22 Al zijn overtredingen, die hij gedaan heeft, zullen hem niet gedacht worden; in zijn gerechtigheid, die hij gedaan heeft, zal hij leven.
23 Zou Ik enigzins lust hebben aan den dood des goddelozen, spreekt de Heere HEERE; is het niet, als hij zich bekeert van zijn wegen, dat hij leve?
24 Maar als de rechtvaardige zich afkeert van zijn gerechtigheid, en onrecht doet, doende naar al de gruwelen, die de goddeloze doet, zou die leven? Al zijn gerechtigheden, die hij gedaan heeft, zullen niet gedacht worden; in zijn overtreding, waardoor hij overtreden heeft, en in zijn zonde, die hij gezondigd heeft, in die zal hij sterven.

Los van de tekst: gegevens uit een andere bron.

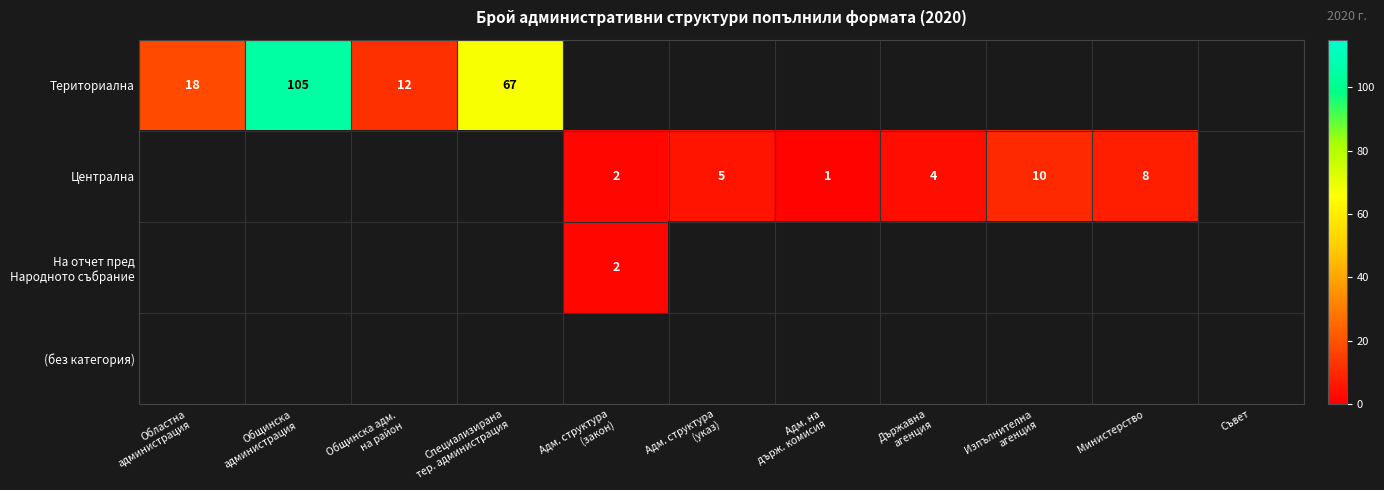

Which series has the largest range (max minus min)?

Териториална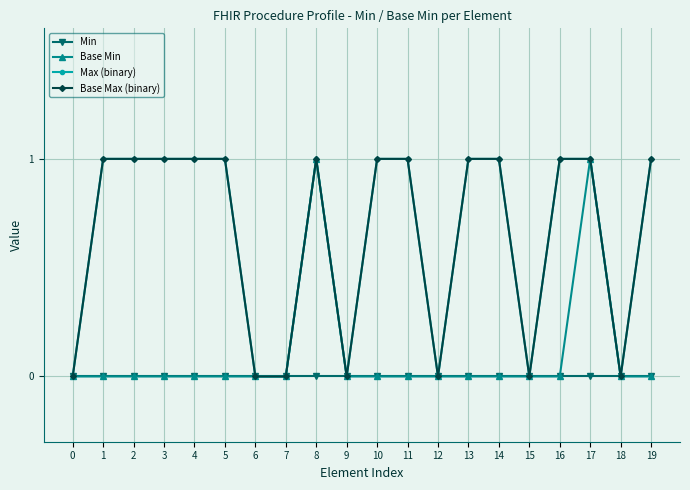

At which category does Max (binary) reach its first local valley?

9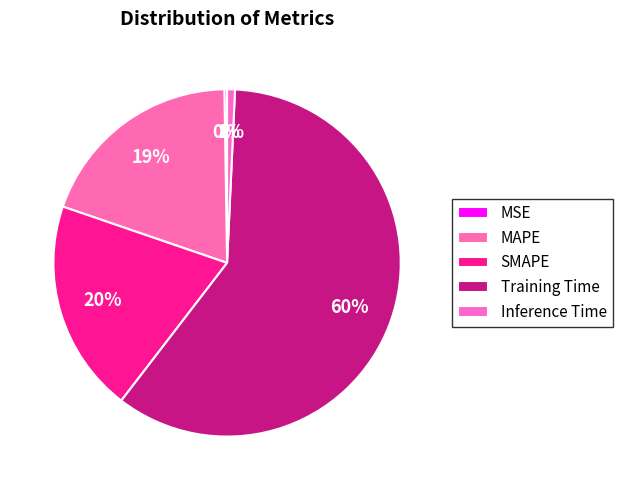

Is there a majority slice in this chart?

Yes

25 Nog zegt gijlieden: De weg des HEEREN is niet recht; hoort nu, o huis Israels! is Mijn weg niet recht? Zijn niet uw wegen onrecht?
26 Als de rechtvaardige zich afkeert van zijn gerechtigheid, en onrecht doet, en sterft in dezelve, hij zal in zijn onrecht, dat hij gedaan heeft, sterven.
27 Maar als de goddeloze zich bekeert van zijn goddeloosheid, die hij gedaan heeft, en doet recht en gerechtigheid, die zal zijn ziel in het leven behouden;
28 Dewijl hij toeziet, en zich bekeert van al zijn overtredingen, die hij gedaan heeft, hij zal gewisselijk leven, hij zal niet sterven.
29 Evenwel zegt het huis Israels: De weg des Heeren is niet recht. Zouden Mijn wegen, o huis Israels, niet recht zijn? Zijn niet uw wegen onrecht?
30 Daarom zal Ik u richten, o huis Israels! een ieder naar zijn wegen, spreekt de Heere HEERE, keert weder, en bekeert u van al uw overtredingen, zo zal de ongerechtigheid u niet tot een aanstoot worden.
31 Werpt van u weg al uw overtredingen, waardoor gij overtreden hebt, en maakt u een nieuw hart en een nieuwen geest; want waarom zoudt gij sterven, o huis Israels?
32 Want Ik heb geen lust aan den dood des stervenden, spreekt de Heere HEERE; daarom bekeert u en leeft.